Short answer: inductor ripple is more or less irrelevant. Look elsewhere for EMI issues.
There are also reasons why you might not be able to reduce the inductance, anyway. Integrated regulators typically have control schemes (peak current mode control, most importantly), and fixed compensation, such that a ripple fraction below say 30%, or more than 100% at nominal ratings, causes undesirable behavior, or even malfunction.
But assuming a flexible design (or early enough in the design process that this is a consideration), what then?
There is missing context here, so let me illustrate what EMI is concerned with:

simulate this circuit – Schematic created using CircuitLab
Say we have a basic circuit like this. We have full (">100%") ripple current at the input (to C1 and V1), and continuous current (or a ramp waveform, anyway) at the output (to C2 and RL).
What reducing the current ripple will do, is reduce the low-frequency (near Fsw) ripple at the output, proportionally, and the input slightly (since it goes from, say, "120%" ripple, to "110%", but only down to "100%" for infinite inductance).
A reduction in input peak current has a small effect on its EMI, because the peak current change is slightly lower. Since the current is square-wave (well, trapezoidal, but square is equivalent for EMI purposes), the amplitude of harmonics is proportional to the delta.
In any case, suppose we put arbitrarily strong filters on the input and output (more than just C1 and L1-C2). We can reduce DM (differential mode) as far as we like, by choosing filters with F0 at some fraction of Fsw, and as high of an order we like. But we can still have EMI problems. How?

simulate this circuit
Consider this schematic, with two important changes:
- The input and output cables are replaced with bias tees (LC networks). For this purpose, these are called LISNs (line impedance stabilization networks). The RF ports are represented by termination resistors R1-R4; these would be RF connectors, and in general, any of them might instead be a transmitter (for immunity/susceptibility testing), receiver (for emissions testing), or terminated (an actual resistor).
- Ground has been floated, and a few parasitics added: C5, C6 and LG.
Note the effect of the parasitics: the shown values are arbitrary, and they could be in more places than these. The point is more to get you to think about where possible offsets could arise from, and thus, some ground loop voltage exists between connectors. In this case, it's directly across the switching loop, so no matter how carefully we filter the DM, we are left with the same CM voltage.
Thus, DM filters are necessary, but not sufficient, to improve EMI.
Ground loops exist in PCBs, between components, along traces, across ground pours, etc.
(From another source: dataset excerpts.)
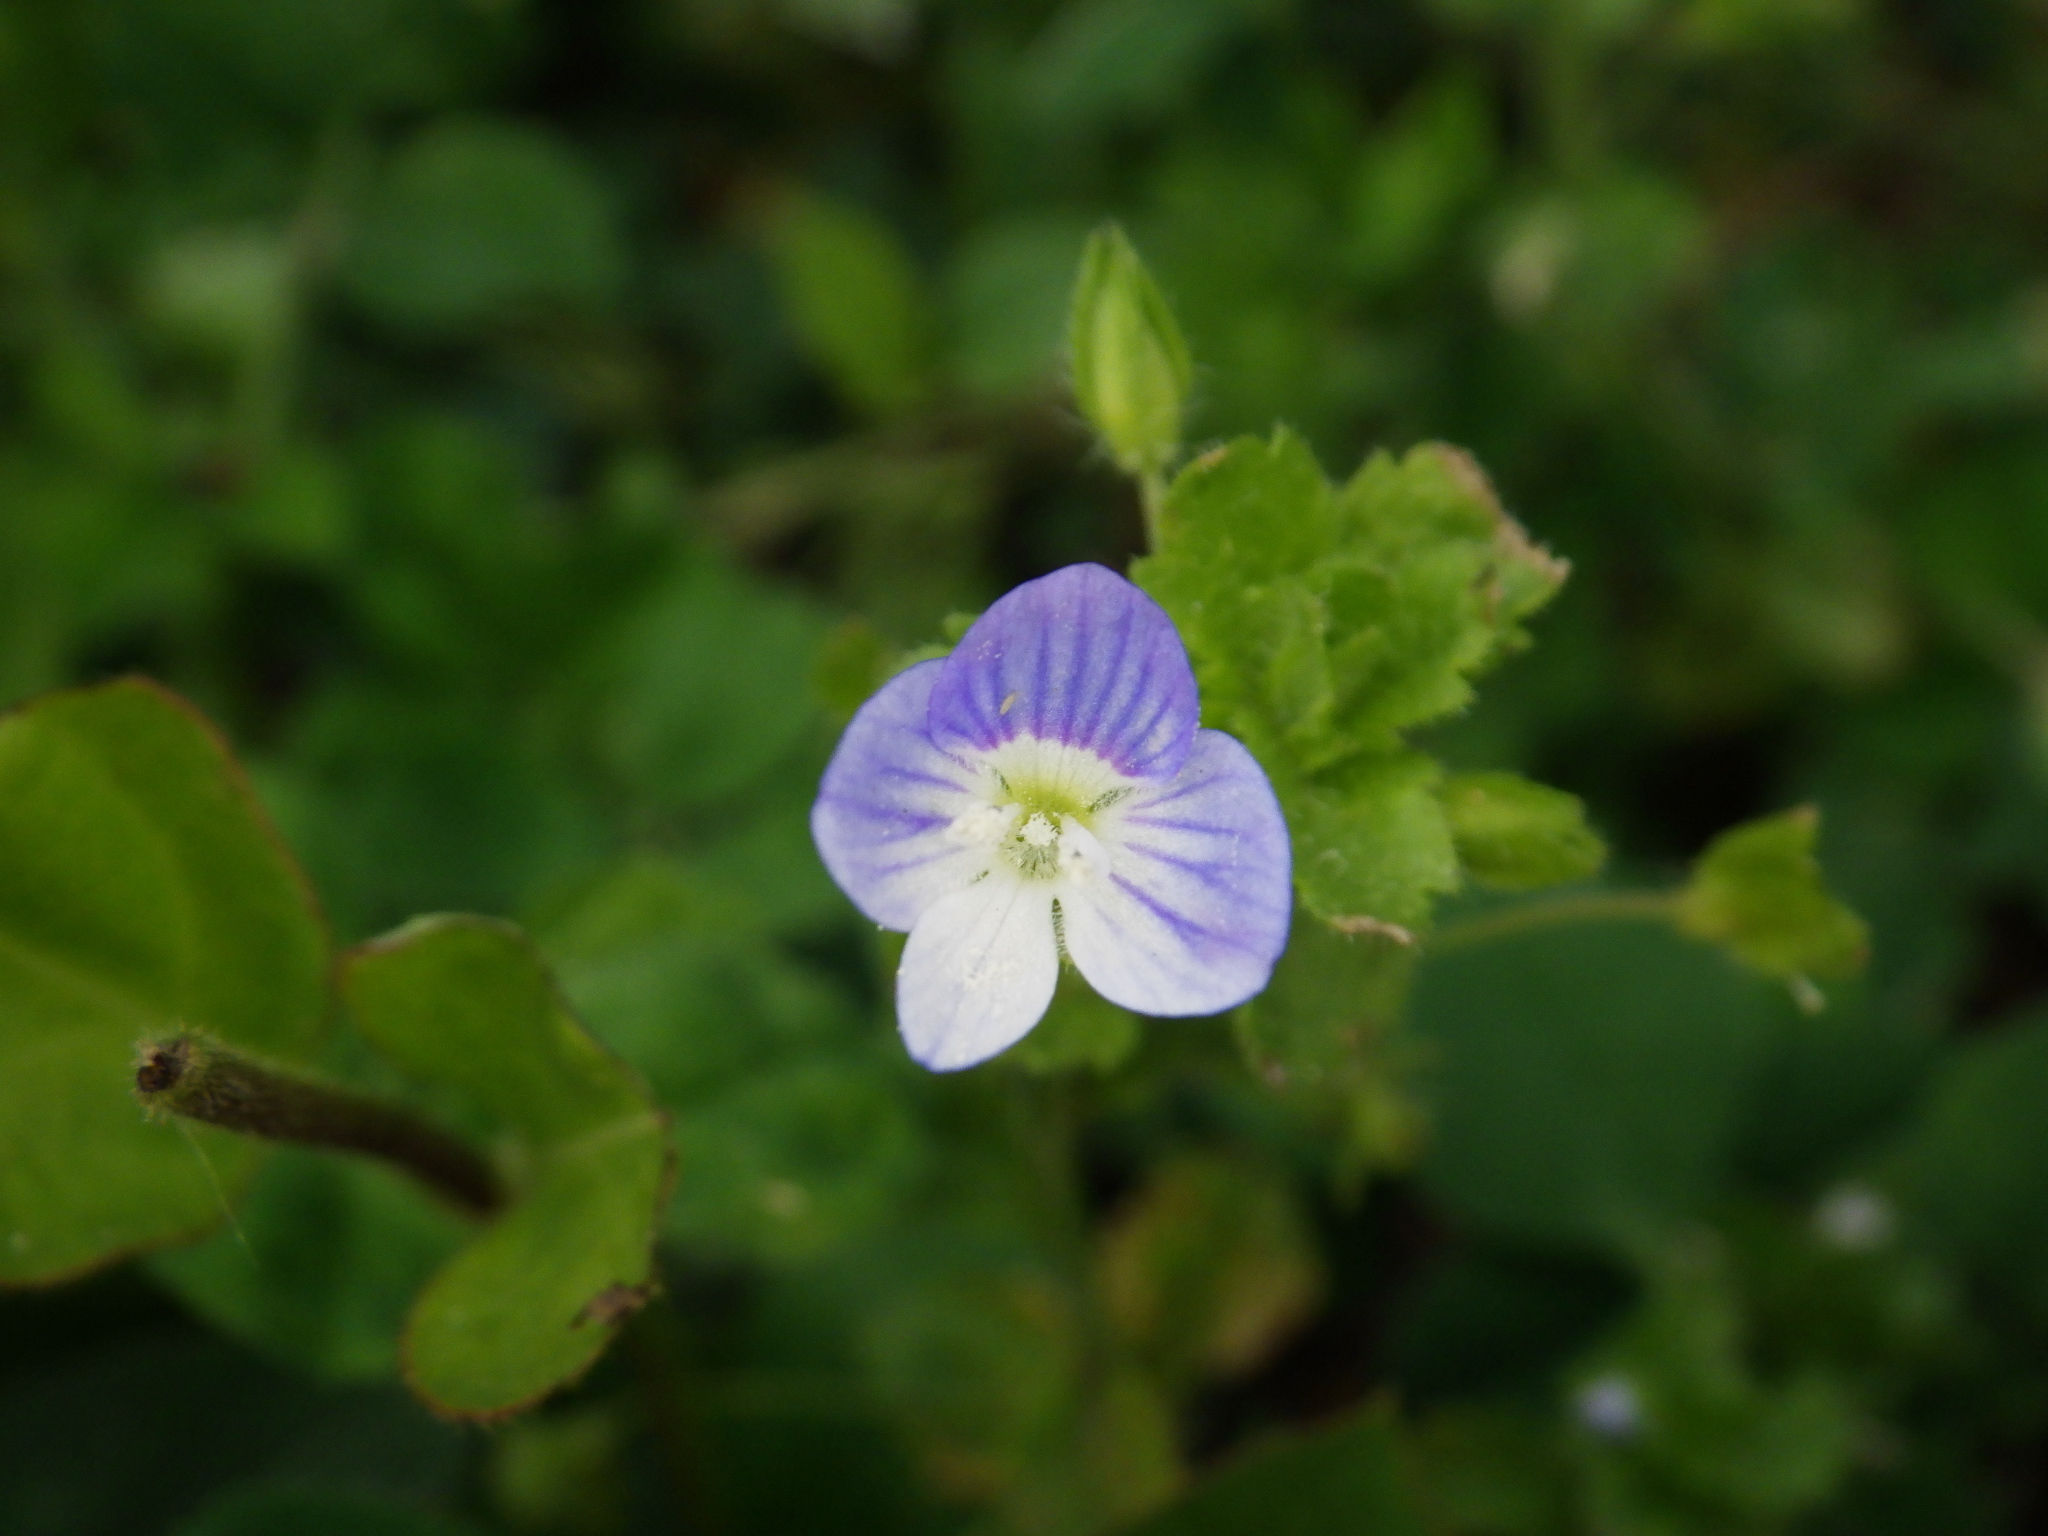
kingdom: Plantae
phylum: Tracheophyta
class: Magnoliopsida
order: Lamiales
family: Plantaginaceae
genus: Veronica
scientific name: Veronica persica
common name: Common field-speedwell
It can be avoided by making tight loops (place C1, M1, D1 very close together), and keeping connections away from those loops. (Instead of routing across the board, with a layout arranged like the components on this schematic, consider putting the connectors on the same side of the board, so that their grounds can be shorted together locally.)
Stray capacitors can exist between the board and its surroundings (C5 is here expressing the circuit-ground-to-surroundings or PCB self capacitance), and between circuit nodes and circuit ground or connectors by capacitance from components, heatsinks, etc. A common source of EMI is the capacitance on a transistor's heatsink tab, which might only be a few pF, but that's more than enough when the switching voltage is say a few hundred V, and the EMI threshold is only a few mV. (If this were a synchronous converter, so D1 is a MOSFET, its tab would have exactly the effect given by C6, assuming the heatsink were earthed.)
The bias tees may also be called CDN (coupling-decoupling network), AMN (artificial mains network), etc., depending on construction, and the test being performed. In any case, their purpose is to present a well-known impedance to the circuit (EUT, equipment under test) side, while keeping noise (whether emissions or test signals) away from the sources/loads (auxiliary equipment), and communicating high frequencies between EUT and the test equipment.
Thus, although the circuit has expanded, we've reduced the problem. Instead of trying to reason about an arbitrary, noisy, random impedance circuit, we've abstracted it down to a collection of RF ports, with bias voltage/current passed in, and we characterize the RF response between those ports:

simulate this circuit
If we wish to characterize DM, we can subtract VIN and GNDIN, or VO and GNDOUT, and measure that specifically. For CM, we average the pairs instead. Note that, when we average the input and output pairs individually, we are left with a two-port, where the EUT looks like a series element between CM ports:

simulate this circuit
The same is true for DM of course. And we can do both simultaneously, using superposition. Typically, a balun transformer would be used on each pair of ports, so that DM (port 1 - port 2) and CM (port 1 + port 2) are obtained simultaneously.
We could even measure the transfer function of the EUT (from port 1 to port 2, or vice versa, and in whatever N/CM/DM mode we like); though this isn't very interesting for most EMI testing purposes.